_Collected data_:
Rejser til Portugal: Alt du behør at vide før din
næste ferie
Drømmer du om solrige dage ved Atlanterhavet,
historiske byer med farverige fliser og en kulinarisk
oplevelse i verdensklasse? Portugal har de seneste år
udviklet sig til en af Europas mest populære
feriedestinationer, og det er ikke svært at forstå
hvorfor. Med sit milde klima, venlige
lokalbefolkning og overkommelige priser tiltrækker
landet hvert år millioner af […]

_Exercise prompt_: Print the lines above, unchanged, from the start of the records to the line with "hvorfor. Med sit milde klima, venlige", including that final line.

_Response below_:
Rejser til Portugal: Alt du behør at vide før din
næste ferie
Drømmer du om solrige dage ved Atlanterhavet,
historiske byer med farverige fliser og en kulinarisk
oplevelse i verdensklasse? Portugal har de seneste år
udviklet sig til en af Europas mest populære
feriedestinationer, og det er ikke svært at forstå
hvorfor. Med sit milde klima, venlige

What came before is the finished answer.